Originally published on the Server Density blog.
It’s been a year since we started construction of our London office, which we moved into in February this year. One of the design goals was to optimise energy usage which we implemented through our choice of lighting and heating. We wanted to see the impact of that, so we recently started monitoring our electricity usage.
After some research, we started using an Efergy wireless electricity monitor. This simply requires you to set up a measuring device onto one of the cables from your meter and it then transmits the real time usage to a monitoring device you can set up somewhere. They clip onto the outside of the wiring so there’s no danger or electrician required.
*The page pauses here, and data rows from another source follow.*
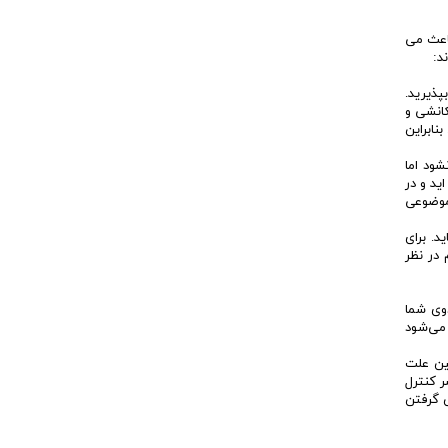
باعث می
د:
ذیرید.
کانشی و
نابراین
شود اما
ید و در
 موضوعی
د. برای
 در نظر
دوی شما
 می‌شود
ین علت
ر کنترل
ش گرفتن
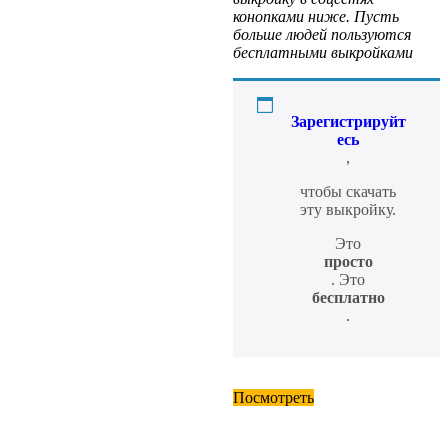
конопками ниже. Пусть
больше людей пользуются
бесплатными выкройками
Зарегистрируйт
есь
,
чтобы скачать
эту выкройку.
Это
просто
. Это
бесплатно
.
Посмотреть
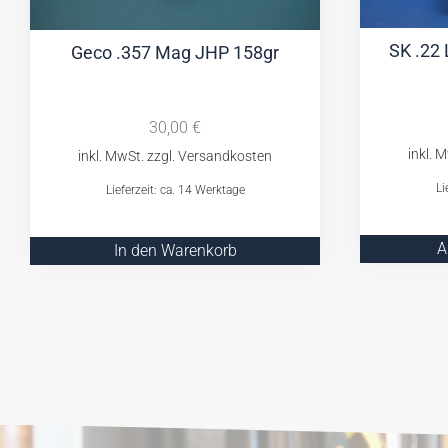
SK .22 
Geco .357 Mag JHP 158gr
30,00
€
Li
Lieferzeit: ca. 14 Werktage
A
In den Warenkorb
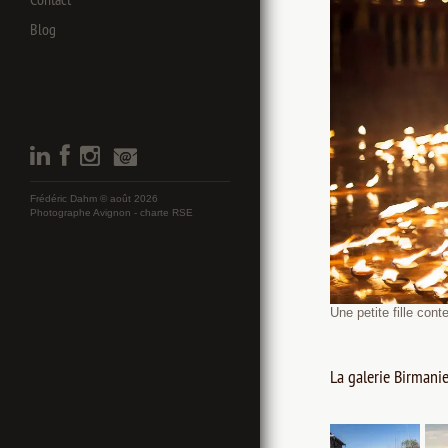
Blog
Frédéric Dahm © août 2026
Photographe Avignon -
charte RSE
Une petite fille con
La galerie Birmanie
Input your supplier cost per unit and it then gives you a live cost per hour output.
That’s great for “what’s happening now?” but it doesn’t record data over time. For that we use Efergy Engage where you buy another device which taps into the wireless signals from the measuring devices and reports them over the web to a hosted service which graphs your usage.
From this we can see the patterns when people arrive in the office, when lunch starts (we all eat the same time) and when things like the microwave are in use. Everyone has a Macbook + Cinema Display and from the data it looks like each person uses 0.20kWH, which costs about £0.03 per hour. This is with a single overhead spotlight per desk and no air con (it’s winter now), which is quite a bit more expensive.
As soon as we started measuring and checking out the graphs, we realised we were using a lot of power out of working hours. Thinking about what could be running, we realised that our network switches remain running 24/7. So we bought some simple timers which turn everything on at 8am and switch things off at 9pm. That saves almost half the day of electricity usage where no packets need routing!
As we build up more data on the system, we’ll be able to see how things change throughout the year and with the weather. There are also plans to try and track down that last 0.20kWH that’s being used throughout the night…possibly the router (which has to stay running for the data to be reported!).